La décision est sévère mais conforme à la lettre de l’article 1343-5 qui exige de prendre en compte la situation du débiteur et les besoins du créancier. Le preneur n’a pas démontré sa solvabilité future. De plus, il n’a pas respecté l’échéancier précédemment fixé par l’ordonnance. En conséquence, la clause résolutoire continue de produire ses effets, et l’expulsion est confirmée comme étant la seule mesure propre à faire cesser le trouble manifestement illicite que constitue l’occupation sans droit ni titre. La cour ajoute que l’indemnité d’occupation est due sans contestation sérieuse, le juge des référés n’ayant pas à interpréter le montant exact.
Jurisprudences utilisées pour enrichir le commentaire
Fondements juridiques
Article 16 du Code de procédure civile En vigueur
Le juge doit, en toutes circonstances, faire observer et observer lui-même le principe de la contradiction.
Il ne peut retenir, dans sa décision, les moyens, les explications et les documents invoqués ou produits par les parties que si celles-ci ont été à même d’en débattre contradictoirement.
Il ne peut fonder sa décision sur les moyens de droit qu’il a relevés d’office sans avoir au préalable invité les parties à présenter leurs observations.
Article 1343-5 du Code civil En vigueur
Le juge peut, compte tenu de la situation du débiteur et en considération des besoins du créancier, reporter ou échelonner, dans la limite de deux années, le paiement des sommes dues.
Par décision spéciale et motivée, il peut ordonner que les sommes correspondant aux échéances reportées porteront intérêt à un taux réduit au moins égal au taux légal, ou que les paiements s’imputeront d’abord sur le capital.
Il peut subordonner ces mesures à l’accomplissement par le débiteur d’actes propres à faciliter ou à garantir le paiement de la dette.
La décision du juge suspend les procédures d’exécution qui auraient été engagées par le créancier. Les majorations d’intérêts ou les pénalités prévues en cas de retard ne sont pas encourues pendant le délai fixé par le juge.
Toute stipulation contraire est réputée non écrite.
Les dispositions du présent article ne sont pas applicables aux dettes d’aliment.
Article L. 145-41 du Code de commerce En vigueur
Toute clause insérée dans le bail prévoyant la résiliation de plein droit ne produit effet qu’un mois après un commandement demeuré infructueux. Le commandement doit, à peine de nullité, mentionner ce délai.

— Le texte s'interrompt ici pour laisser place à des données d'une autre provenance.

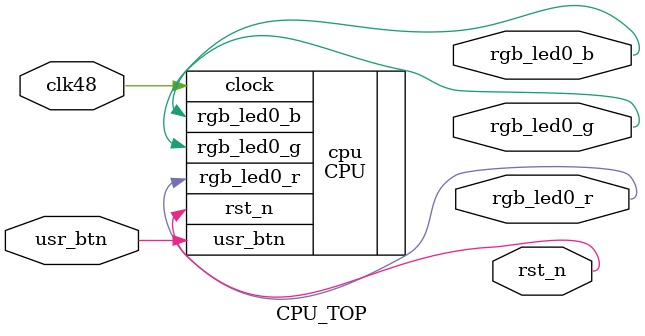
<source format=v>

module CPU_TOP (
    input   clk48,
    output  rst_n,
    input   usr_btn,
    output  rgb_led0_r,
    output  rgb_led0_g,
    output  rgb_led0_b
  );

  CPU cpu (
    .clock(clk48),
    .rst_n(rst_n),
    .usr_btn(usr_btn),
    .rgb_led0_r(rgb_led0_r),
    .rgb_led0_g(rgb_led0_g),
    .rgb_led0_b(rgb_led0_b)
  );

endmodule

</source>
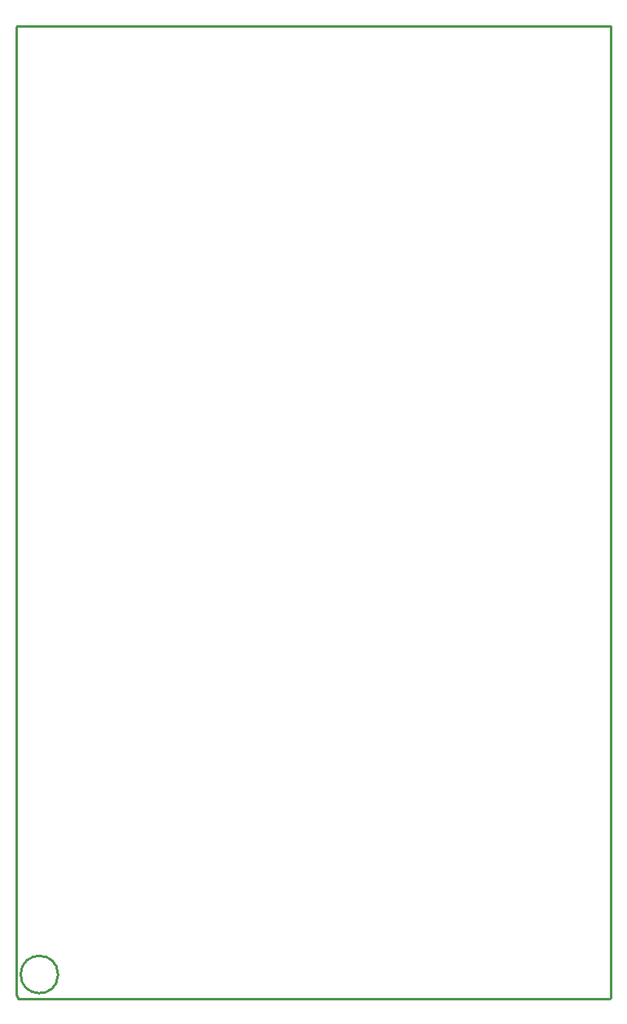
<source format=gko>
G04*
G04 #@! TF.GenerationSoftware,Altium Limited,Altium Designer,21.5.1 (32)*
G04*
G04 Layer_Color=16711935*
%FSTAX25Y25*%
%MOIN*%
G70*
G04*
G04 #@! TF.SameCoordinates,0BFE2CC6-8836-44AC-A470-928A03FDA669*
G04*
G04*
G04 #@! TF.FilePolarity,Positive*
G04*
G01*
G75*
%ADD12C,0.01000*%
D12*
X0116642Y0107267D02*
G03*
X0116637Y0106995I-0007642J0D01*
G01*
X0343Y0098D02*
Y04955D01*
X03425Y00975D02*
X0343Y0098D01*
X01005Y00975D02*
X03425D01*
X01Y0098D02*
X01005Y00975D01*
X01Y0098D02*
Y00985D01*
X00995Y0099D02*
X01Y00985D01*
X00995Y0099D02*
Y0495D01*
X01Y04955D01*
X0343D01*
M02*

</source>
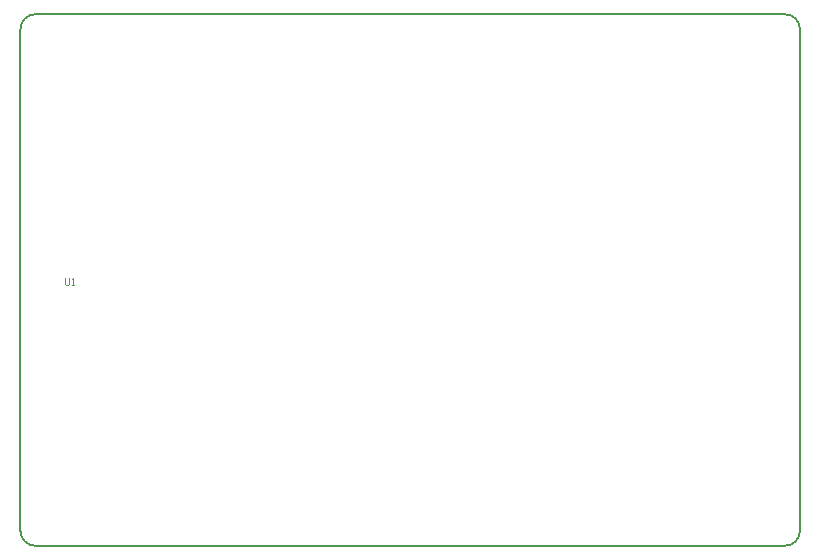
<source format=gm1>
G04*
G04 #@! TF.GenerationSoftware,Altium Limited,Altium Designer,23.8.1 (32)*
G04*
G04 Layer_Color=16711935*
%FSLAX44Y44*%
%MOMM*%
G71*
G04*
G04 #@! TF.SameCoordinates,4EFDB198-7814-4870-AD9F-EEE93015B5C1*
G04*
G04*
G04 #@! TF.FilePolarity,Positive*
G04*
G01*
G75*
%ADD10C,0.1000*%
%ADD12C,0.1500*%
D10*
X37530Y226458D02*
Y221460D01*
X38530Y220460D01*
X40529D01*
X41529Y221460D01*
Y226458D01*
X43528Y220460D02*
X45527D01*
X44528D01*
Y226458D01*
X43528Y225458D01*
D12*
X12700Y450000D02*
G03*
X0Y437300I0J-12700D01*
G01*
X660000D02*
G03*
X647300Y450000I-12700J0D01*
G01*
Y0D02*
G03*
X660000Y12700I0J12700D01*
G01*
X0D02*
G03*
X12700Y0I12700J0D01*
G01*
X0Y90000D02*
Y437300D01*
X12700Y450000D02*
X647300D01*
X660000Y12700D02*
Y437300D01*
X12700Y0D02*
X647300D01*
X0Y12700D02*
Y90000D01*
M02*

</source>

Les juges saisis d’une demande présentée dans les formes et conditions prévues à l’article 1343-5 du code civil peuvent, en accordant des délais, suspendre la réalisation et les effets des clauses résolutoires, lorsque la résiliation n’est pas constatée ou prononcée par une décision de justice ayant acquis l’autorité de la chose jugée. La clause résolutoire ne joue pas, si le locataire se libère dans les conditions fixées par le juge.
L’octroi de délai de paiement et la suspension des effets de la clause résolutoire pour non-paiement des loyers sont, par ailleurs, conditionnés à la capacité du preneur à régler la dette locative et à la reprise du versement intégral du loyer courant avant la date de la première audience.
Le présent article s’applique aux demandes tendant à la suspension des effets de la clause résolutoire introduites à compter de l’entrée en vigueur de la loi n° 2026-403 du 26 mai 2026 de simplification de la vie économique.
Le présent article est applicable dans les îles Wallis et Futuna.